Tenho dificuldade de relacionar amorosamente, pois tenho muito medo de me magoar. Isso pode ser algum trauma que vivi na infância? (anônimo)
Os homens se queixam: “As mulheres são difíceis”. Por sua vez as mulheres também reclamam: “É difícil encontrar um cara legal”. Tema preferido de filmes, novelas romances e peças teatrais, a relação amorosa de fato não é fácil.
O pior é que, na maioria das vezes, a dificuldade não está apenas em “achar” o parceiro certo, e sim nos problemas pessoais que cada um enfrenta quando se trata de se “vincular”. O vínculo e a capacidade de se vincular estão de fato profundamente relacionados à vida primitiva do bebê e às experiências vividas na infância.
O nosso cérebro é uma imensa base de dados que contém as memórias de todas as experiências afetivas vividas desde que nascemos.

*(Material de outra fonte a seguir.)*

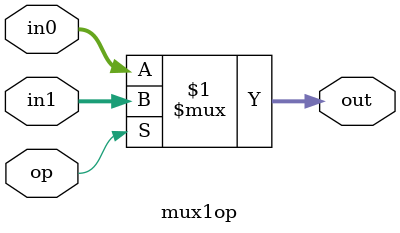
<source format=v>
`timescale 1ns / 1ps
module mux3op(in0,in1,in2,in3,in4,in5,in6,in7,op,out
    );
input [31:0] in0,in1,in2,in3,in4,in5,in6,in7;
input [2:0]op;
output reg [31:0] out;
always @(*)
begin
	case(op)
		3'b000:out=in0;
		3'b001:out=in1;
		3'b010:out=in2;
		3'b011:out=in3;
		3'b100:out=in4;
		3'b101:out=in5;
		3'b110:out=in6;
		3'b111:out=in7;
	endcase
end
endmodule

module mux2op(in0,in1,in2,in3,op,out);
input [31:0]in0,in1,in2,in3;
input [1:0]op;
output reg [31:0]out;
always @(*)
begin
	case(op)
		2'b00:out=in0;
		2'b01:out=in1;
		2'b10:out=in2;
		2'b11:out=in3;
	endcase
end
endmodule

module mux1op(in0,in1,op,out);
input [31:0]in0,in1;
input op;
output [31:0]out;
assign out=op?in1:in0;
endmodule

</source>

As primeiras sensações vividas pelo bebê são muito intensas e marcantes do ponto de vista afetivo, mas elas ainda não podem ser registradas pelo cérebro como “representações”, ou seja, como traços mnêmicos associados a memórias afetivas, elas apenas circulam como núcleos energéticos de sensações que buscam uma representação mnêmica adequada. Somente com o tempo o bebê começa a associar as sensações a memórias significativas que passam “representar” o seu mundo interno e o mundo externo sob forma de memórias ligadas a imagens, sons, cheiros, sensações táteis e gustativas.
Quando uma determinada experiência sensorial é vivida na vida adulta ela busca no cérebro um caminho neuronal já traçado que a leva a resgatar e reviver experiências do passado, cuja intensidade emocional é trazida para o presente. Freud chamava essas ligações neuronais de “caminhos facilitados”, através dos quais a vida pulsional inconsciente se manifesta.

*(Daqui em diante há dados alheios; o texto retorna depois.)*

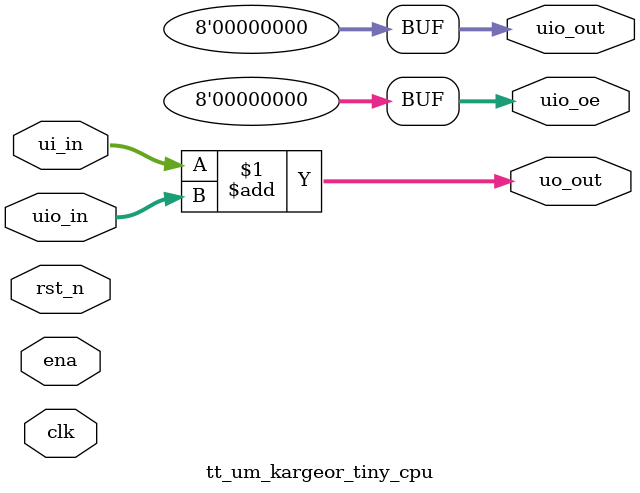
<source format=v>
/*
 * Copyright (c) 2024 KARGEOR
 * SPDX-License-Identifier: Apache-2.0
 */

`define default_netname none

module tt_um_kargeor_tiny_cpu (
    input  wire [7:0] ui_in,    // Dedicated inputs
    output wire [7:0] uo_out,   // Dedicated outputs
    input  wire [7:0] uio_in,   // IOs: Input path
    output wire [7:0] uio_out,  // IOs: Output path
    output wire [7:0] uio_oe,   // IOs: Enable path (active high: 0=input, 1=output)
    input  wire       ena,      // will go high when the design is enabled
    input  wire       clk,      // clock
    input  wire       rst_n     // reset_n - low to reset
);

  // All output pins must be assigned. If not used, assign to 0.
  assign uo_out  = ui_in + uio_in;  // Example: ou_out is the sum of ui_in and uio_in
  assign uio_out = 0;
  assign uio_oe  = 0;

endmodule

</source>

Embora muitos pensem que seus problemas de vinculação residam apenas na vida amorosa, na realidade eles são comuns a todos os vínculos que o indivíduo estabelece, na vida pessoal e profissional, com pessoas, objetos e situações..

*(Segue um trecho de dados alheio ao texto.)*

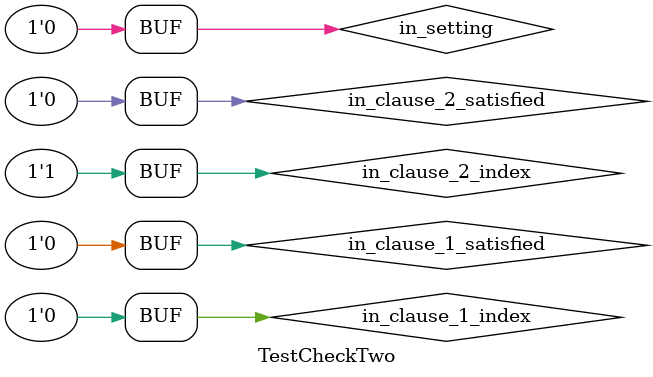
<source format=v>

module TestCheckTwo
#(
parameter MAXIMUM_BIT_WIDTH_OF_CLAUSES_INDEX = 1//gives us the maximum number of clauses
);
 
 // Inputs
 reg [MAXIMUM_BIT_WIDTH_OF_CLAUSES_INDEX-1:0] in_clause_1_index;
 reg [MAXIMUM_BIT_WIDTH_OF_CLAUSES_INDEX-1:0] in_clause_2_index;
 reg in_clause_1_satisfied;
 reg in_clause_2_satisfied;
 reg in_setting;
 
 // Outputs
  wire [MAXIMUM_BIT_WIDTH_OF_CLAUSES_INDEX-1:0] out_clause_index;
  wire out_clause_satisfied;


initial begin  
 #10
 in_setting = 0;
 in_clause_1_index = 0;
 in_clause_2_index = 1;
 in_clause_1_satisfied = 0;
 in_clause_2_satisfied = 1;

 #10
 in_setting = 0;
 in_clause_1_index = 0;
 in_clause_2_index = 1;
 in_clause_1_satisfied = 1;
 in_clause_2_satisfied = 0;


 #10
 in_setting = 0;
 in_clause_1_index = 0;
 in_clause_2_index = 1;
 in_clause_1_satisfied = 1;
 in_clause_2_satisfied = 1;


 #10
 in_setting = 0;
 in_clause_1_index = 0;
 in_clause_2_index = 1;
 in_clause_1_satisfied = 0;
 in_clause_2_satisfied = 0;











 
end
 



 initial begin
 $display("output of testing..");
 $monitor(" the index is %d",  out_clause_index);
 $monitor(" the clause is satisfied : %d",  out_clause_satisfied);
 end     


 // Instantiate the Unit Under Test (UUT)
 CompareTwoChecker  uut (
  .in_clause_1_index(in_clause_1_index), 
  .in_clause_2_index(in_clause_2_index),
  .in_clause_1_satisfied(in_clause_1_satisfied),
  .in_clause_2_satisfied(in_clause_2_satisfied),
  .in_setting(in_setting),
  .out_clause_index(out_clause_index),
  .out_clause_satisfied(out_clause_satisfied)
 );
 
endmodule  

</source>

O “medo de se magoar” é apenas uma dessas memórias afetivas, relacionada a experiências primitivas em que a mente registrou a pouca confiabilidade do ambiente externo. “Ficar com um pé atrás” se tornou um caminho facilitado para a mente, que buscou nessa atitude psíquica uma forma de se defender da angústia que o encontro com o “outro” provoca.